Les deux témoins de moralité appelés par l’ex-adjointe n’éclairciront pas plus les débats, qui s’éternisent. Sur un point pourtant, tout le monde s’accorde, y compris les trois avocats des parties civiles lors de leurs plaidoiries (les associations Mousse et SOS Homophobie participent également à la procédure aux côtés du couple) : Sabrina Hout n’est pas homophobe. «Mes clientes s’en foutent que vous le soyez ou non, a noté maître Vouland, l’avocat des plaignantes. Elles disent qu’elles ont été victimes de discrimination, parce qu’on a refusé de les marier. Vous étiez dans un conflit interne que vous avez tranché en faisant ce faux.» Au passage, l’avocat écorne l’attitude du procureur, qui s’était contenté d’un simple rappel à la loi, s’appuyant sur la sanction administrative de la mairie de secteur, qui avait retiré à Sabrina Hout sa délégation d’adjointe.
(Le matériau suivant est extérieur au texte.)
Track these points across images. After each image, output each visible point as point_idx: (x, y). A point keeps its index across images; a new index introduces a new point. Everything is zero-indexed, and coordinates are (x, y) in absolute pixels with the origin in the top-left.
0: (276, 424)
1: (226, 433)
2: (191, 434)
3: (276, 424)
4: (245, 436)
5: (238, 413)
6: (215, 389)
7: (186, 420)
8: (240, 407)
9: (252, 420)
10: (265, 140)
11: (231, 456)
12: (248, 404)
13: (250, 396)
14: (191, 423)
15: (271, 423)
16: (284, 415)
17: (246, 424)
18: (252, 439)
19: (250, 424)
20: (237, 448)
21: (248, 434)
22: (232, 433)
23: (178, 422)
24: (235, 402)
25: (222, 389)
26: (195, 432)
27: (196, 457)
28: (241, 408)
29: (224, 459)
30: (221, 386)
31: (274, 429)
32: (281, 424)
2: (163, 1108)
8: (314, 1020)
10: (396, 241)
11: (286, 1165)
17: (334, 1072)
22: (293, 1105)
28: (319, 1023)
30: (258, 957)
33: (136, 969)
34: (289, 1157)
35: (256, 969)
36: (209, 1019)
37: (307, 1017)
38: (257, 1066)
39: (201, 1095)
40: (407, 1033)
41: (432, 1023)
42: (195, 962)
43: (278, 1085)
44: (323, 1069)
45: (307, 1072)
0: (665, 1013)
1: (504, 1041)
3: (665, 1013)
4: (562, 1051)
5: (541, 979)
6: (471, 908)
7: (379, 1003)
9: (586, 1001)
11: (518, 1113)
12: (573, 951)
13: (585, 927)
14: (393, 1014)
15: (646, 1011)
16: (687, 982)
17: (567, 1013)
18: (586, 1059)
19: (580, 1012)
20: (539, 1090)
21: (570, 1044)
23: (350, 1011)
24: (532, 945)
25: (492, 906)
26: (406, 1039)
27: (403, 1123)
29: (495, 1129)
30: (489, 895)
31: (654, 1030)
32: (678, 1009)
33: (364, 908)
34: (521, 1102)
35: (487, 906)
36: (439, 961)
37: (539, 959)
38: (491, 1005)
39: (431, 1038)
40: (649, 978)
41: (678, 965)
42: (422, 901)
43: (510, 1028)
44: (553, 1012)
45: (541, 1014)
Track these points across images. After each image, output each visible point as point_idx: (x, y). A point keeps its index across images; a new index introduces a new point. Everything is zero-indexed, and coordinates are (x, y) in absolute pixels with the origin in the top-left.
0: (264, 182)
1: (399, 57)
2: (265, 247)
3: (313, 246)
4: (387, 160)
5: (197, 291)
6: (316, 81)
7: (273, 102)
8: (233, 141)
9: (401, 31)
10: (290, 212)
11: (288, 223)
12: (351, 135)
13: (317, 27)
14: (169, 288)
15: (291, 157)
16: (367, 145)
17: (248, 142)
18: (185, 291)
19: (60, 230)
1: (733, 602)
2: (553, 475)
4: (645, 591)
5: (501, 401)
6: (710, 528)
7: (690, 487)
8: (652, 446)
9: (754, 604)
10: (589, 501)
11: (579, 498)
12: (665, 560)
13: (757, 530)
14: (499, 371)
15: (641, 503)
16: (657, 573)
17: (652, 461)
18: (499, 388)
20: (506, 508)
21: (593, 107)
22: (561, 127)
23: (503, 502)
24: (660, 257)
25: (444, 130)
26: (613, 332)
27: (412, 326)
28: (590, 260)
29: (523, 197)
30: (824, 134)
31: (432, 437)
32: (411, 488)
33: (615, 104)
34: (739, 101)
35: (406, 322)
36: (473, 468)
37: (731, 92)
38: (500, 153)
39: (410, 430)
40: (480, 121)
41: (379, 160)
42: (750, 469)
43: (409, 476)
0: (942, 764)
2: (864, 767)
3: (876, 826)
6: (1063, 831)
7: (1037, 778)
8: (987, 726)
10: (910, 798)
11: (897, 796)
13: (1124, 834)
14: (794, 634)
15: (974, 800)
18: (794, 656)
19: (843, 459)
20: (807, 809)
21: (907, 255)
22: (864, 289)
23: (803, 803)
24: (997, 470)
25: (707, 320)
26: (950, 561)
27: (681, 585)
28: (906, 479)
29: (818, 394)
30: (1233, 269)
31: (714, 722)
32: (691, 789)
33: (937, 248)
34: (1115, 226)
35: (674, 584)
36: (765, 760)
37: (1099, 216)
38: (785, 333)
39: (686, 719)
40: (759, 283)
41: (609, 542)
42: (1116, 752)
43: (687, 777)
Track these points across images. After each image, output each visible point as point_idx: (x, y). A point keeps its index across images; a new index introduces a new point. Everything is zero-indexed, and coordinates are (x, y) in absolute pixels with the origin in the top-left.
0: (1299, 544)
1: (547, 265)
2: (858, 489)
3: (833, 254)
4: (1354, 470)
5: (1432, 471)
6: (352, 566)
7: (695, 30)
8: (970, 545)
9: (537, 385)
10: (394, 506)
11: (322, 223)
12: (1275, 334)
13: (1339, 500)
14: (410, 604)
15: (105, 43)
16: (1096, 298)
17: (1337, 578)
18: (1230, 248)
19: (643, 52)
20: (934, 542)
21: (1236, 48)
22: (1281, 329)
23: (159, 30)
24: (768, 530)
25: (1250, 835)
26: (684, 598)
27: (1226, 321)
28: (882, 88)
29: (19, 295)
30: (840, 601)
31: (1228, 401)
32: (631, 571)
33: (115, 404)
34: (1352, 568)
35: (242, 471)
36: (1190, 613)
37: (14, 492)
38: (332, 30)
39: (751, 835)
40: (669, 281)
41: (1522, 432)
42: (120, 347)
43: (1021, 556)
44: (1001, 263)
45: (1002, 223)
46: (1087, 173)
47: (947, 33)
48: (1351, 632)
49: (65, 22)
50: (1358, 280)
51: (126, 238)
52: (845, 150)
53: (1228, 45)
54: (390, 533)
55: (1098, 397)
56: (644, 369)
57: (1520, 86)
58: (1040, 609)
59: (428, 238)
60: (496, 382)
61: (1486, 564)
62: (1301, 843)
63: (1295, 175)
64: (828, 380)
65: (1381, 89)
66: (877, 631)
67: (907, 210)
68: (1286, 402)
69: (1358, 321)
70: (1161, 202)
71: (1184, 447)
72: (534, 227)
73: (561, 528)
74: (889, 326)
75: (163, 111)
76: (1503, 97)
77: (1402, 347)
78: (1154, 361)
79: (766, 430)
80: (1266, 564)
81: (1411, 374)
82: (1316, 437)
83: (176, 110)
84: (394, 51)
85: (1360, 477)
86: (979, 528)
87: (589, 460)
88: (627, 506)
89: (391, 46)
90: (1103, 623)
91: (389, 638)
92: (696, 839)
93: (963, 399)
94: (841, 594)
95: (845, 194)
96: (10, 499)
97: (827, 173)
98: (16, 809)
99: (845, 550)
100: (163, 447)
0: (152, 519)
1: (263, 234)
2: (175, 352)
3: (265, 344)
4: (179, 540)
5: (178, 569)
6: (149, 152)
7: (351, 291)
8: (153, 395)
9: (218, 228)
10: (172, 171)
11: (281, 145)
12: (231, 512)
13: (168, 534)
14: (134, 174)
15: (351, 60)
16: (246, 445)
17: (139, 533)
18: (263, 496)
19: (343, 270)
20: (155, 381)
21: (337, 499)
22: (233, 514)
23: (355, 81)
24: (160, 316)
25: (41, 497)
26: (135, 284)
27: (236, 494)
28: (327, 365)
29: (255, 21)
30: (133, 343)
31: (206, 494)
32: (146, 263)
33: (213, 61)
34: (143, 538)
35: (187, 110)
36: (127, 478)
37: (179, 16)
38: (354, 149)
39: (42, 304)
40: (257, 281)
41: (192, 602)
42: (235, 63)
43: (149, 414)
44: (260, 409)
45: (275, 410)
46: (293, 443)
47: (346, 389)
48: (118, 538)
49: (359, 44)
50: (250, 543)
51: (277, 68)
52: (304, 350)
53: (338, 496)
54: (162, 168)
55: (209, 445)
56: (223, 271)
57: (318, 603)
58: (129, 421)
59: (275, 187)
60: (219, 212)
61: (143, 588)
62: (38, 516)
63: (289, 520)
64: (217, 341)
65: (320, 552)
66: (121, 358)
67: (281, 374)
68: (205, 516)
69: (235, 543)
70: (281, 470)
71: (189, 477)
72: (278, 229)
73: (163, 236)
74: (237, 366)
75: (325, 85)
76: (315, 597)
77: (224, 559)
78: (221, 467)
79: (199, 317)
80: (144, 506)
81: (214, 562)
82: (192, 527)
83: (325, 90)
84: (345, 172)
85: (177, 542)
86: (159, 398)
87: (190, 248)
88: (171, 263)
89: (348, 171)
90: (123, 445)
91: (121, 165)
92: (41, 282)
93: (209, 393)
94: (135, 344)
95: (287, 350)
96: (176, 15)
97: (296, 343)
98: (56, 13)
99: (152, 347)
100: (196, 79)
A l’audience, la représentante du ministère public a d’ailleurs jugé «légitime la requête des victimes, qui attendent réparation publique», demandant une condamnation à trois mois de prison avec sursis et 1 500 euros d’amende. «Pour celui ou celle qui exerce un mandant d’élu, les croyances religieuses ne peuvent pas prévaloir sur les lois de la République», a-t-elle jugé utile de rappeler. L’avocat de la défense, Alain Lhote, a salué cet «oral de rattrapage» du parquet, tout en s’excusant pour sa cliente et demandant une non-inscription de la condamnation au casier judiciaire. La décision a été mise en délibéré au 29 septembre.

A l’issue de l’audience, Sabrina Hout a demandé à parler à Claude et Hélène. Pour leur souhaiter tous ses vœux de bonheur.